Message d'Henri Guaino
Chers adhérents de Notre France,
Au vu de la tournure que prenait cette campagne présidentielle, et du constat de l'impossibilité d'en infléchir le cours, j'ai pris il y a plusieurs mois la décision de ne pas m'y impliquer auprès de l'un ou l'autre des candidats et en faveur de l'un ou l'autre des programmes. N'ayant de toute ma vie jamais donné de consigne de vote - et à quel titre le ferais-je ? - je garde pour moi, pour ce second tour, comme pour le premier, le choix qui sera le mien dans l'isoloir. Les excès en tous genres qui caractérisent cette fin de campagne me confortent dans mon choix initial. Au milieu de cette hystérie, je ne dirai donc pas pour qui je voterai. Mais il y a des limites à mon silence face à certains arguments injustifiables, pour ne pas dire inqualifiables et, à mes yeux insupportables quel que soit le candidat pour lequel ou contre lequel on fait campagne.
Parmi ces arguments, deux sont, à mes yeux, les plus irrecevables et les plus dangereux pour l'avenir du débat démocratique.

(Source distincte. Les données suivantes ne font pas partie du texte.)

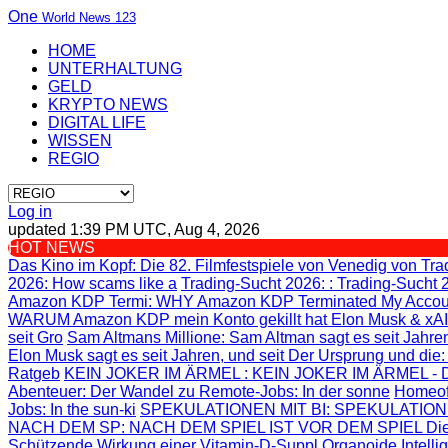
One
World News 123
HOME
UNTERHALTUNG
GELD
KRYPTO NEWS
DIGITAL LIFE
WISSEN
REGIO
Log in
updated 1:39 PM UTC, Aug 4, 2026
HOT NEWS
Das Kino im Kopf
: Die 82. Filmfestspiele von Venedig von
Tra
2026: How scams like a
Trading-Sucht 2026:
: Trading-Sucht 
Amazon KDP Termi
: WHY Amazon KDP Terminated My Accou
WARUM Amazon KDP mein Konto gekillt hat
Elon Musk & xAI
seit Gro
Sam Altmans Millione
: Sam Altman sagt es seit Jahren
Elon Musk sagt es seit Jahren, und seit
Der Ursprung und die
Ratgeb
KEIN JOKER IM ÄRMEL
: KEIN JOKER IM ÄRMEL - Di
Abenteuer
: Der Wandel zu Remote-Jobs: In der sonne
Homeof
Jobs: In the sun-ki
SPEKULATIONEN MIT BI
: SPEKULATION
NACH DEM SP
: NACH DEM SPIEL IST VOR DEM SPIEL Die
Schützende Wirkung einer Vitamin-D-Suppl
Organoide Intelli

- Le premier concerne l'utilisation du référendum pour modifier la Constitution. On peut légitimement être violemment opposé au contenu d'un projet de loi soumis à référendum. Mais proclamer que l'utilisation de l'article 11 de la Constitution par le Président de la République serait un coup d'État constitutionnel est proprement hallucinant. C'est le retour de la horde des politiciens, des éditorialistes, des charlatans du droit constitutionnel qui en 1962, aveuglés par leur haine de De Gaulle et de la Ve République, hurlaient à la forfaiture quand ce dernier décida d'utiliser cette procédure pour soumettre au peuple français la réforme instaurant l'élection du Président de la République au suffrage universel. La question de l'interprétation de la Constitution sur ce point, telle qu'elle est rédigée, a été définitivement tranchée par le peuple il y a soixante ans. Le véritable coup d'État constitutionnel et la forfaiture seraient de le contester. La fin ne justifie pas tous les moyens, et que des politiciens qui se sont toute leur vie réclamée du gaullisme usent de cet argument dans le débat électoral les déshonore, même si la cause qu'ils prétendent défendre dans cet entre-deux tours a toute sa légitimité.
Je termine par une remarque qui mériterait un plus long développement : la rédaction de l'article 11 telle qu'elle résulte de l'œuvre des constituants de 1958 et des réformes de 1995 et 2008 ne prévoie explicitement le contrôle du Conseil constitutionnel sur le texte soumis à référendum que pour le référendum d'initiative partagée et en aucun cas sur un référendum d'initiative présidentielle. Le Conseil constitutionnel, qui n'est pas chargé de réécrire la Constitution à sa guise, n'a donc rien à dire sur le fond d'un texte que le Président de la République déciderait de soumettre au peuple, même si le Conseil s'est arrogé le droit de vérifier la régularité du décret qui organise la consultation électorale. En élargissant son contrôle en contradiction avec la lettre de la Constitution, il violerait ouvertement cette dernière, ouvrant la voie au chaos institutionnel et à un gouvernement des juges qui progresse déjà de façon inquiétante. Mais c'est un autre débat.
Ce débat sur l'article 11 qui a l'air technique et rébarbatif est en réalité profondément politique, et la manière dont il est ouvert et manipulé par certains conduit à une dangereuse remise en cause de l'équilibre des pouvoirs dans notre République. C'est la raison pour laquelle il ne doit surtout pas être asservi à des considérations politiciennes et électoralistes.
- Le deuxième argument que je trouve irrecevable et lui aussi délétère dans cette campagne, est relatif à l'affirmation selon laquelle la réaffirmation de la supériorité du droit national sur le droit communautaire équivaudrait à une sortie déguisée de l'Union européenne. Il est délétère parce que c'est un mensonge qui interdit tout débat sérieux sur un sujet qui est au cœur de la grave crise démocratique que nous traversons.
Cette question qui elle aussi peut paraître trop technique et rébarbative ayant fait irruption au cœur du débat électoral, vous trouverez ci-joint le texte de l'entretien que j'avais accordé sur ce sujet au Figaro en octobre dernier et que Notre France vous avait alors adressé. Sujet auquel, à l'époque, beaucoup d'entre vous n'avaient peut-être pas prêté beaucoup d'attention, mais dont l'importance se mesure à l'hystérie qu'il déclenche aujourd'hui chez ceux qui, comme pour tout le reste d'ailleurs, veulent faire l'Europe fédérale dans le dos des peuples.